For political scientists, moreover, it is far from clear whether there is an optimal strategy for combating right-wing populism and, if so, what it looks like: exclude or disenchant through inclusion (see, for example, Hanspeter Kriesi in section 4 of this article). In Germany, the choice has been to exclude, others have done it differently – think of Austria and Switzerland, the Netherlands, Finland and Denmark (this study specifically analyses the Scandinavian group of countries). Sometimes this involved participation in government, sometimes it involved agreements to support minority governments. Germany’s neighbours have a right to find their own ways of dealing with right-wing parties, without instructions from EU’s largest member state. The Sweden Democrats, by the way, are also becoming a governing party – will Ms Barley and co-authors call for the Swedish Moderates to be thrown out of the EPP as well?
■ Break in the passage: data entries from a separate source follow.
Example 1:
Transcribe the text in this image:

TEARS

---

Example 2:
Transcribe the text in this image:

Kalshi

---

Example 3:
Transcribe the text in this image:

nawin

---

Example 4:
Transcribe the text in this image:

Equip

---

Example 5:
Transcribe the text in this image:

Italy is not stagnating of its own free will

The letter of the three Germans also lacks any sensitivity for why the political situation in Italy is as it is. Instead of accusations, one would have wished for a gesture of self-reflection. Recently, Lucio Baccaro described Italian politics of the past two to three decades as a permanent state of emergency in which governments of technocrats and cabinets of obscure political newcomers seem to take turns in an endless cycle: from expert government prescribing bitter pills in the form of liberalisation and austerity to anti-elite populism laying the foundations for the next technocrat cabinet – and so on.

This is certainly not only, but also due to the fact that the Italian economy has practically stopped growing since the introduction of the euro. One disappointment therefore follows the next. The EU and especially Germany are not innocent in this. They forced Italy into a fiscal corset that pushes budget policy towards constant primary surpluses. This may be compatible with growth if high current account surpluses are run at the same time. But Italy, unlike Germany, is not in an undervaluation constellation that would make this possible.
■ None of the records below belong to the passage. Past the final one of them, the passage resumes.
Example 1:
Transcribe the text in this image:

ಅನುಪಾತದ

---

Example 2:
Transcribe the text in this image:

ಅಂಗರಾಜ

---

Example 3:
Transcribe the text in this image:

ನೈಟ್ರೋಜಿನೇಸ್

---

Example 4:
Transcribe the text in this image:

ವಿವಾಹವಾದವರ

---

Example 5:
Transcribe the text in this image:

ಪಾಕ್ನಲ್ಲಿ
As a result, the combination of blocked devaluation and coercion of austerity policies prevents both internal and external demand from becoming growth drivers. Those who want to break the Italian technocracy-populism cycle should consider what European framework conditions would be necessary to help Italy onto a better growth path. And those who want to do so as Germans should first recognise their own contributions to the suppression of Italian growth impulses, i.e.: admit and reflect on their own mistakes. Not a word of this from Ms Barley and her co-authors.

An ugly accusation

As if all this were not enough, the authors crown their presentation with a particularly obscure, even vile accusation without any evidence: Ms Meloni, they say, denies the most atrocious crimes in European history. What the most atrocious crimes in the history of Europe were is beyond question. They were the German crimes of the Nazi era, which culminated in the Shoah. The future Italian head of government, according to the open letter, is therefore a Holocaust denier – anyone who thinks that a different interpretation of this passage of the open letter is necessary, or even possible, please let us know.
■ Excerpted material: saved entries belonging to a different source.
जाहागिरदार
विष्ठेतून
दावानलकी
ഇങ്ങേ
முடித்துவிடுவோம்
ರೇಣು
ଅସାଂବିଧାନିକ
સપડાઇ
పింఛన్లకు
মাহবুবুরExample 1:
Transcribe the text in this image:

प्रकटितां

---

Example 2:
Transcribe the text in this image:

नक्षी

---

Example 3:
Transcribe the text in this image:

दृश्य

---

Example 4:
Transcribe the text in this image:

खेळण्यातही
In Germany, even more, the denial of Nazi crimes is a criminal offence (see paragraph 3 of §130 of the German Criminal Code). This lends additional weight to the allegation. Heaven knows what the authors were thinking when they made their accusation (compare it, for instance, with the content of this long interview that the Israeli newspaper Israel Haymon conducted with Ms Meloni). Clearly, three German MEPs are not in control of their speech or their writing. One can only hope that they will formally apologise for their gross failure and that the Italians know that the three authors do not speak for the German people.